Smart assistants like Siri have once been the butt of jokes when it comes to mishearing their activation hotwords. Users eventually realized, however, how those mistakes can cost them, especially when it came to potential privacy problems and embarrassing situations. The companies behind these smart assistants are always trying to improve how they properly detect hotwords and Google is now trying to practically crowdsource the data Google Assistant needs to learn from but without going through the potentially messy and controversial route of the cloud.
Google Assistant, just like many of Google’s services, is able to improve its services and algorithms through data it harvests from users. With Assistant, however, Google has taken great care not to send unnecessary voice data to its cloud, especially after the big scandals that rocked that AI assistant market. Technically, Google says it only starts recording voice snippets only after it has been triggered by the “Hey, Google” hotword.

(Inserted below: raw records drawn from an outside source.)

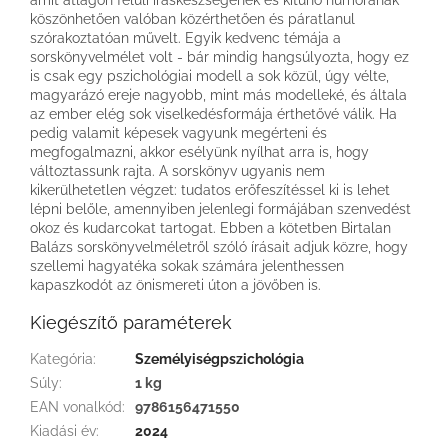
köszönhetően valóban közérthetően és páratlanul
szórakoztatóan művelt. Egyik kedvenc témája a
sorskönyvelmélet volt - bár mindig hangsúlyozta, hogy ez
is csak egy pszichológiai modell a sok közül, úgy vélte,
magyarázó ereje nagyobb, mint más modelleké, és általa
az ember elég sok viselkedésformája érthetővé válik. Ha
pedig valamit képesek vagyunk megérteni és
megfogalmazni, akkor esélyünk nyílhat arra is, hogy
változtassunk rajta. A sorskönyv ugyanis nem
kikerülhetetlen végzet: tudatos erőfeszítéssel ki is lehet
lépni belőle, amennyiben jelenlegi formájában szenvedést
okoz és kudarcokat tartogat. Ebben a kötetben Birtalan
Balázs sorskönyvelméletről szóló írásait adjuk közre, hogy
szellemi hagyatéka sokak számára jelenthessen
kapaszkodót az önismereti úton a jövőben is.
Kiegészítő paraméterek
Kategória
:
Személyiségpszichológia
Súly
:
1 kg
EAN vonalkód
:
9786156471550
Kiadási év
:
2024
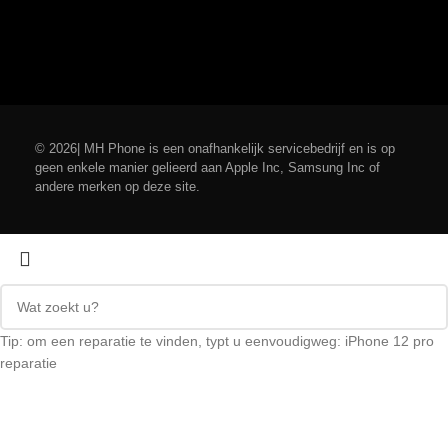
© 2026| MH Phone is een onafhankelijk servicebedrijf en is op
geen enkele manier gelieerd aan Apple Inc, Samsung Inc of
andere merken op deze site.
Tip: om een ​​reparatie te vinden, typt u eenvoudigweg: iPhone 12 pro
reparatie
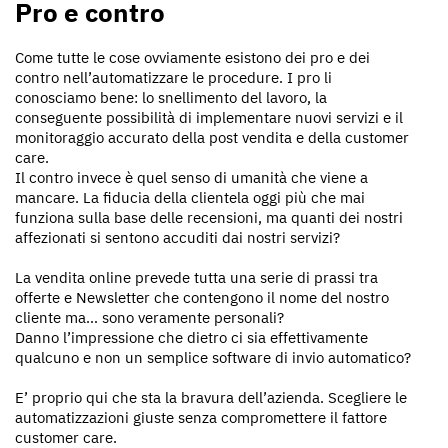
Pro e contro
Come tutte le cose ovviamente esistono dei pro e dei
contro nell’automatizzare le procedure. I pro li
conosciamo bene: lo snellimento del lavoro, la
conseguente possibilità di implementare nuovi servizi e il
monitoraggio accurato della post vendita e della customer
care.
Il contro invece è quel senso di umanità che viene a
mancare. La fiducia della clientela oggi più che mai
funziona sulla base delle recensioni, ma quanti dei nostri
affezionati si sentono accuditi dai nostri servizi?
La vendita online prevede tutta una serie di prassi tra
offerte e Newsletter che contengono il nome del nostro
cliente ma… sono veramente personali?
Danno l’impressione che dietro ci sia effettivamente
qualcuno e non un semplice software di invio automatico?
E’ proprio qui che sta la bravura dell’azienda. Scegliere le
automatizzazioni giuste senza compromettere il fattore
customer care.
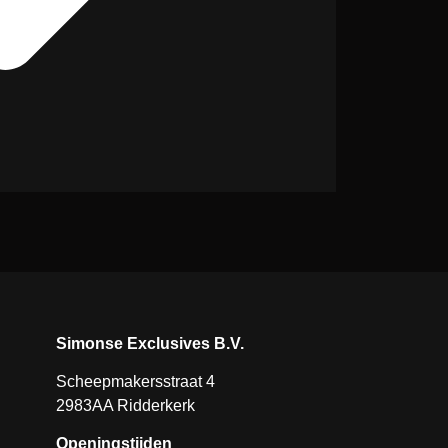
Simonse Exclusives B.V.
Scheepmakersstraat 4
2983AA Ridderkerk
Openingstijden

Unfortunately, it’s exactly that hotword that is tripping up Google Assistant and it needs more data on those mistake triggers in order to improve its recognition capabilities. For that purpose, Google is applying a federated learning strategy that utilizes those phrases uttered by Google Assistant users in a more privacy-respecting way.
In a nutshell, raw voice data isn’t sent to Google’s servers and is instead processed locally. Only the anonymized data model is sent to Google and combined with data from other users for the purpose of improving the AI’s algorithms and processes. Voice recordings are encrypted and stored on the device and deleted after about two months when no longer needed.
To be clear, the feature is disabled by default and you’ll have to opt into that program if you want to help improve Google Assistant’s performance. Google is applying similar federated learning strategies across its other apps and services. It has also started crowdsourcing certain data from Android apps in order to improve Google Play Store’s downloading and installation speeds.